----- Data under study

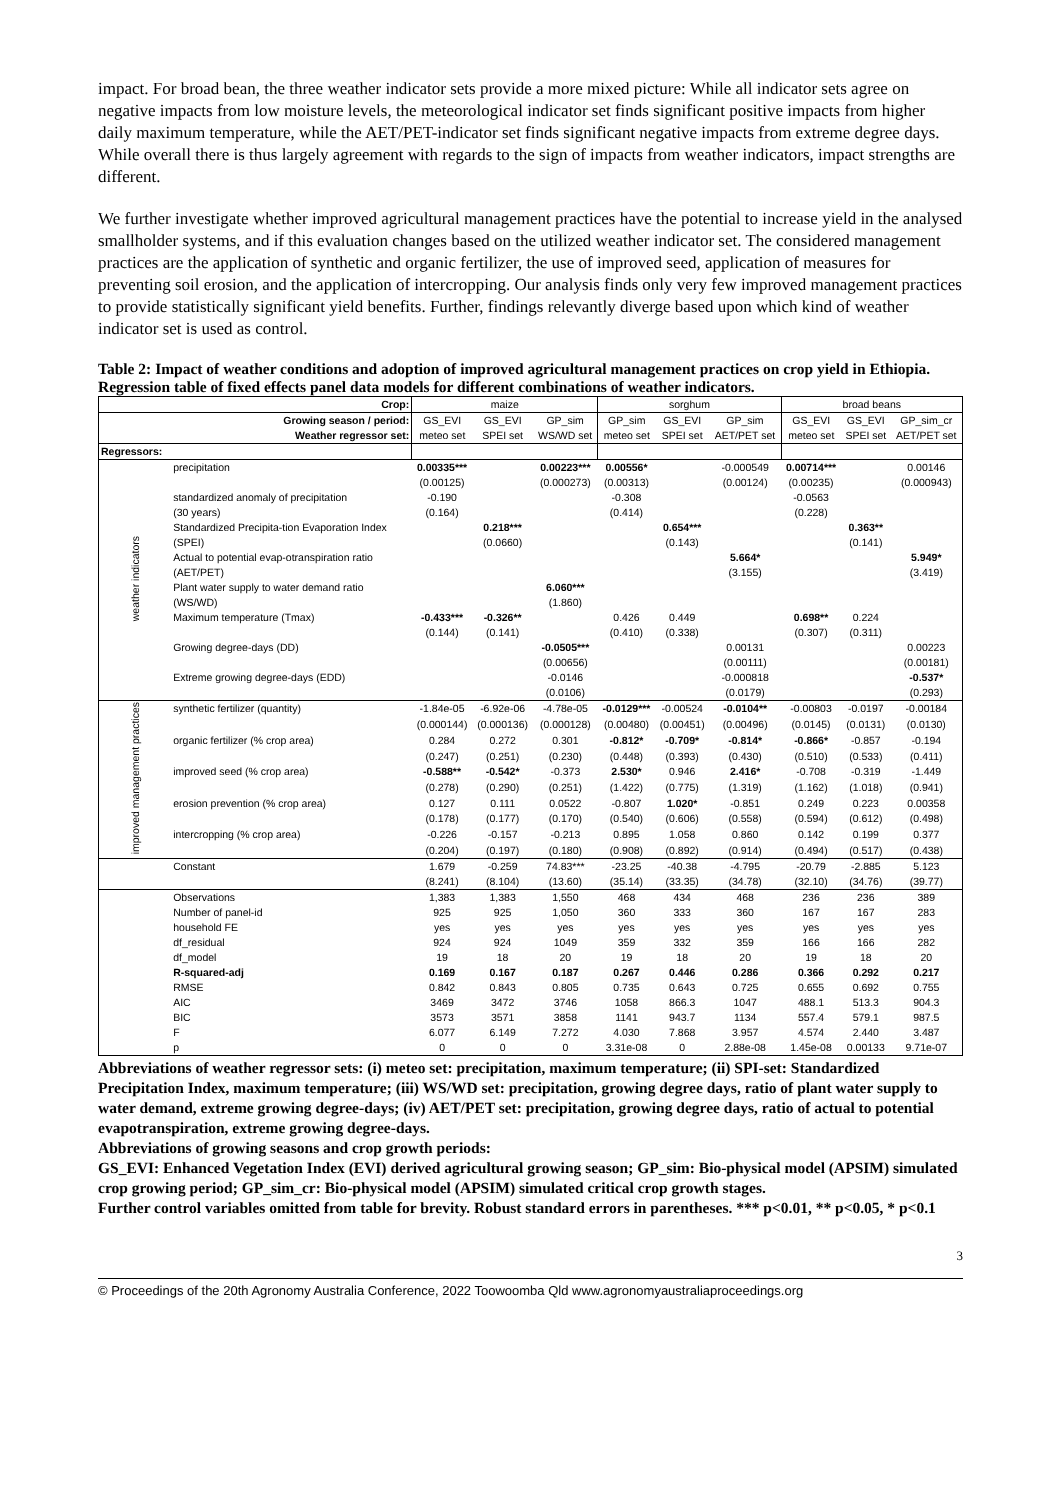impact. For broad bean, the three weather indicator sets provide a more mixed picture: While all indicator sets agree on negative impacts from low moisture levels, the meteorological indicator set finds significant positive impacts from higher daily maximum temperature, while the AET/PET-indicator set finds significant negative impacts from extreme degree days. While overall there is thus largely agreement with regards to the sign of impacts from weather indicators, impact strengths are different.
We further investigate whether improved agricultural management practices have the potential to increase yield in the analysed smallholder systems, and if this evaluation changes based on the utilized weather indicator set. The considered management practices are the application of synthetic and organic fertilizer, the use of improved seed, application of measures for preventing soil erosion, and the application of intercropping. Our analysis finds only very few improved management practices to provide statistically significant yield benefits. Further, findings relevantly diverge based upon which kind of weather indicator set is used as control.
Table 2: Impact of weather conditions and adoption of improved agricultural management practices on crop yield in Ethiopia. Regression table of fixed effects panel data models for different combinations of weather indicators.
| Crop: | | maize | | | sorghum | | | broad beans | | |
| --- | --- | --- | --- | --- | --- | --- | --- | --- | --- | --- |
| Growing season / period: | | GS_EVI | GS_EVI | GP_sim | GP_sim | GS_EVI | GP_sim | GS_EVI | GS_EVI | GP_sim_cr |
| Weather regressor set: | | meteo set | SPEI set | WS/WD set | meteo set | SPEI set | AET/PET set | meteo set | SPEI set | AET/PET set |
| Regressors: | | | | | | | | | | |
| weather indicators | precipitation | 0.00335*** | | 0.00223*** | 0.00556* | | -0.000549 | 0.00714*** | | 0.00146 |
| | | (0.00125) | | (0.000273) | (0.00313) | | (0.00124) | (0.00235) | | (0.000943) |
| | standardized anomaly of precipitation | -0.190 | | | -0.308 | | | -0.0563 | | |
| | (30 years) | (0.164) | | | (0.414) | | | (0.228) | | |
| | Standardized Precipita-tion Evaporation Index | | 0.218*** | | | 0.654*** | | | 0.363** | |
| | (SPEI) | | (0.0660) | | | (0.143) | | | (0.141) | |
| | Actual to potential evap-otranspiration ratio | | | | | | 5.664* | | | 5.949* |
| | (AET/PET) | | | | | | (3.155) | | | (3.419) |
| | Plant water supply to water demand ratio | | | 6.060*** | | | | | | |
| | (WS/WD) | | | (1.860) | | | | | | |
| | Maximum temperature (Tmax) | -0.433*** | -0.326** | | 0.426 | 0.449 | | 0.698** | 0.224 | |
| | | (0.144) | (0.141) | | (0.410) | (0.338) | | (0.307) | (0.311) | |
| | Growing degree-days (DD) | | | -0.0505*** | | | 0.00131 | | | 0.00223 |
| | | | | (0.00656) | | | (0.00111) | | | (0.00181) |
| | Extreme growing degree-days (EDD) | | | -0.0146 | | | -0.000818 | | | -0.537* |
| | | | | (0.0106) | | | (0.0179) | | | (0.293) |
| improved management practices | synthetic fertilizer (quantity) | -1.84e-05 | -6.92e-06 | -4.78e-05 | -0.0129*** | -0.00524 | -0.0104** | -0.00803 | -0.0197 | -0.00184 |
| | | (0.000144) | (0.000136) | (0.000128) | (0.00480) | (0.00451) | (0.00496) | (0.0145) | (0.0131) | (0.0130) |
| | organic fertilizer (% crop area) | 0.284 | 0.272 | 0.301 | -0.812* | -0.709* | -0.814* | -0.866* | -0.857 | -0.194 |
| | | (0.247) | (0.251) | (0.230) | (0.448) | (0.393) | (0.430) | (0.510) | (0.533) | (0.411) |
| | improved seed (% crop area) | -0.588** | -0.542* | -0.373 | 2.530* | 0.946 | 2.416* | -0.708 | -0.319 | -1.449 |
| | | (0.278) | (0.290) | (0.251) | (1.422) | (0.775) | (1.319) | (1.162) | (1.018) | (0.941) |
| | erosion prevention (% crop area) | 0.127 | 0.111 | 0.0522 | -0.807 | 1.020* | -0.851 | 0.249 | 0.223 | 0.00358 |
| | | (0.178) | (0.177) | (0.170) | (0.540) | (0.606) | (0.558) | (0.594) | (0.612) | (0.498) |
| | intercropping (% crop area) | -0.226 | -0.157 | -0.213 | 0.895 | 1.058 | 0.860 | 0.142 | 0.199 | 0.377 |
| | | (0.204) | (0.197) | (0.180) | (0.908) | (0.892) | (0.914) | (0.494) | (0.517) | (0.438) |
| | Constant | 1.679 | -0.259 | 74.83*** | -23.25 | -40.38 | -4.795 | -20.79 | -2.885 | 5.123 |
| | | (8.241) | (8.104) | (13.60) | (35.14) | (33.35) | (34.78) | (32.10) | (34.76) | (39.77) |
| | Observations | 1,383 | 1,383 | 1,550 | 468 | 434 | 468 | 236 | 236 | 389 |
| | Number of panel-id | 925 | 925 | 1,050 | 360 | 333 | 360 | 167 | 167 | 283 |
| | household FE | yes | yes | yes | yes | yes | yes | yes | yes | yes |
| | df_residual | 924 | 924 | 1049 | 359 | 332 | 359 | 166 | 166 | 282 |
| | df_model | 19 | 18 | 20 | 19 | 18 | 20 | 19 | 18 | 20 |
| | R-squared-adj | 0.169 | 0.167 | 0.187 | 0.267 | 0.446 | 0.286 | 0.366 | 0.292 | 0.217 |
| | RMSE | 0.842 | 0.843 | 0.805 | 0.735 | 0.643 | 0.725 | 0.655 | 0.692 | 0.755 |
| | AIC | 3469 | 3472 | 3746 | 1058 | 866.3 | 1047 | 488.1 | 513.3 | 904.3 |
| | BIC | 3573 | 3571 | 3858 | 1141 | 943.7 | 1134 | 557.4 | 579.1 | 987.5 |
| | F | 6.077 | 6.149 | 7.272 | 4.030 | 7.868 | 3.957 | 4.574 | 2.440 | 3.487 |
| | p | 0 | 0 | 0 | 3.31e-08 | 0 | 2.88e-08 | 1.45e-08 | 0.00133 | 9.71e-07 |
Abbreviations of weather regressor sets: (i) meteo set: precipitation, maximum temperature; (ii) SPI-set: Standardized Precipitation Index, maximum temperature; (iii) WS/WD set: precipitation, growing degree days, ratio of plant water supply to water demand, extreme growing degree-days; (iv) AET/PET set: precipitation, growing degree days, ratio of actual to potential evapotranspiration, extreme growing degree-days.
Abbreviations of growing seasons and crop growth periods:
GS_EVI: Enhanced Vegetation Index (EVI) derived agricultural growing season; GP_sim: Bio-physical model (APSIM) simulated crop growing period; GP_sim_cr: Bio-physical model (APSIM) simulated critical crop growth stages.
Further control variables omitted from table for brevity. Robust standard errors in parentheses. *** p<0.01, ** p<0.05, * p<0.1
3
© Proceedings of the 20th Agronomy Australia Conference, 2022 Toowoomba Qld www.agronomyaustraliaproceedings.org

----------

• **Task**: Transcribe every record above in full. Pictures stay out of the copy.

• **Solved problem**:
impact. For broad bean, the three weather indicator sets provide a more mixed picture: While all indicator sets agree on negative impacts from low moisture levels, the meteorological indicator set finds significant positive impacts from higher daily maximum temperature, while the AET/PET-indicator set finds significant negative impacts from extreme degree days. While overall there is thus largely agreement with regards to the sign of impacts from weather indicators, impact strengths are different.
We further investigate whether improved agricultural management practices have the potential to increase yield in the analysed smallholder systems, and if this evaluation changes based on the utilized weather indicator set. The considered management practices are the application of synthetic and organic fertilizer, the use of improved seed, application of measures for preventing soil erosion, and the application of intercropping. Our analysis finds only very few improved management practices to provide statistically significant yield benefits. Further, findings relevantly diverge based upon which kind of weather indicator set is used as control.
Table 2: Impact of weather conditions and adoption of improved agricultural management practices on crop yield in Ethiopia. Regression table of fixed effects panel data models for different combinations of weather indicators.
| Crop: | | maize | | | sorghum | | | broad beans | | |
| --- | --- | --- | --- | --- | --- | --- | --- | --- | --- | --- |
| Growing season / period: | | GS_EVI | GS_EVI | GP_sim | GP_sim | GS_EVI | GP_sim | GS_EVI | GS_EVI | GP_sim_cr |
| Weather regressor set: | | meteo set | SPEI set | WS/WD set | meteo set | SPEI set | AET/PET set | meteo set | SPEI set | AET/PET set |
| Regressors: | | | | | | | | | | |
| weather indicators | precipitation | 0.00335*** | | 0.00223*** | 0.00556* | | -0.000549 | 0.00714*** | | 0.00146 |
| | | (0.00125) | | (0.000273) | (0.00313) | | (0.00124) | (0.00235) | | (0.000943) |
| | standardized anomaly of precipitation | -0.190 | | | -0.308 | | | -0.0563 | | |
| | (30 years) | (0.164) | | | (0.414) | | | (0.228) | | |
| | Standardized Precipita-tion Evaporation Index | | 0.218*** | | | 0.654*** | | | 0.363** | |
| | (SPEI) | | (0.0660) | | | (0.143) | | | (0.141) | |
| | Actual to potential evap-otranspiration ratio | | | | | | 5.664* | | | 5.949* |
| | (AET/PET) | | | | | | (3.155) | | | (3.419) |
| | Plant water supply to water demand ratio | | | 6.060*** | | | | | | |
| | (WS/WD) | | | (1.860) | | | | | | |
| | Maximum temperature (Tmax) | -0.433*** | -0.326** | | 0.426 | 0.449 | | 0.698** | 0.224 | |
| | | (0.144) | (0.141) | | (0.410) | (0.338) | | (0.307) | (0.311) | |
| | Growing degree-days (DD) | | | -0.0505*** | | | 0.00131 | | | 0.00223 |
| | | | | (0.00656) | | | (0.00111) | | | (0.00181) |
| | Extreme growing degree-days (EDD) | | | -0.0146 | | | -0.000818 | | | -0.537* |
| | | | | (0.0106) | | | (0.0179) | | | (0.293) |
| improved management practices | synthetic fertilizer (quantity) | -1.84e-05 | -6.92e-06 | -4.78e-05 | -0.0129*** | -0.00524 | -0.0104** | -0.00803 | -0.0197 | -0.00184 |
| | | (0.000144) | (0.000136) | (0.000128) | (0.00480) | (0.00451) | (0.00496) | (0.0145) | (0.0131) | (0.0130) |
| | organic fertilizer (% crop area) | 0.284 | 0.272 | 0.301 | -0.812* | -0.709* | -0.814* | -0.866* | -0.857 | -0.194 |
| | | (0.247) | (0.251) | (0.230) | (0.448) | (0.393) | (0.430) | (0.510) | (0.533) | (0.411) |
| | improved seed (% crop area) | -0.588** | -0.542* | -0.373 | 2.530* | 0.946 | 2.416* | -0.708 | -0.319 | -1.449 |
| | | (0.278) | (0.290) | (0.251) | (1.422) | (0.775) | (1.319) | (1.162) | (1.018) | (0.941) |
| | erosion prevention (% crop area) | 0.127 | 0.111 | 0.0522 | -0.807 | 1.020* | -0.851 | 0.249 | 0.223 | 0.00358 |
| | | (0.178) | (0.177) | (0.170) | (0.540) | (0.606) | (0.558) | (0.594) | (0.612) | (0.498) |
| | intercropping (% crop area) | -0.226 | -0.157 | -0.213 | 0.895 | 1.058 | 0.860 | 0.142 | 0.199 | 0.377 |
| | | (0.204) | (0.197) | (0.180) | (0.908) | (0.892) | (0.914) | (0.494) | (0.517) | (0.438) |
| | Constant | 1.679 | -0.259 | 74.83*** | -23.25 | -40.38 | -4.795 | -20.79 | -2.885 | 5.123 |
| | | (8.241) | (8.104) | (13.60) | (35.14) | (33.35) | (34.78) | (32.10) | (34.76) | (39.77) |
| | Observations | 1,383 | 1,383 | 1,550 | 468 | 434 | 468 | 236 | 236 | 389 |
| | Number of panel-id | 925 | 925 | 1,050 | 360 | 333 | 360 | 167 | 167 | 283 |
| | household FE | yes | yes | yes | yes | yes | yes | yes | yes | yes |
| | df_residual | 924 | 924 | 1049 | 359 | 332 | 359 | 166 | 166 | 282 |
| | df_model | 19 | 18 | 20 | 19 | 18 | 20 | 19 | 18 | 20 |
| | R-squared-adj | 0.169 | 0.167 | 0.187 | 0.267 | 0.446 | 0.286 | 0.366 | 0.292 | 0.217 |
| | RMSE | 0.842 | 0.843 | 0.805 | 0.735 | 0.643 | 0.725 | 0.655 | 0.692 | 0.755 |
| | AIC | 3469 | 3472 | 3746 | 1058 | 866.3 | 1047 | 488.1 | 513.3 | 904.3 |
| | BIC | 3573 | 3571 | 3858 | 1141 | 943.7 | 1134 | 557.4 | 579.1 | 987.5 |
| | F | 6.077 | 6.149 | 7.272 | 4.030 | 7.868 | 3.957 | 4.574 | 2.440 | 3.487 |
| | p | 0 | 0 | 0 | 3.31e-08 | 0 | 2.88e-08 | 1.45e-08 | 0.00133 | 9.71e-07 |
Abbreviations of weather regressor sets: (i) meteo set: precipitation, maximum temperature; (ii) SPI-set: Standardized Precipitation Index, maximum temperature; (iii) WS/WD set: precipitation, growing degree days, ratio of plant water supply to water demand, extreme growing degree-days; (iv) AET/PET set: precipitation, growing degree days, ratio of actual to potential evapotranspiration, extreme growing degree-days.
Abbreviations of growing seasons and crop growth periods:
GS_EVI: Enhanced Vegetation Index (EVI) derived agricultural growing season; GP_sim: Bio-physical model (APSIM) simulated crop growing period; GP_sim_cr: Bio-physical model (APSIM) simulated critical crop growth stages.
Further control variables omitted from table for brevity. Robust standard errors in parentheses. *** p<0.01, ** p<0.05, * p<0.1
3
© Proceedings of the 20th Agronomy Australia Conference, 2022 Toowoomba Qld www.agronomyaustraliaproceedings.org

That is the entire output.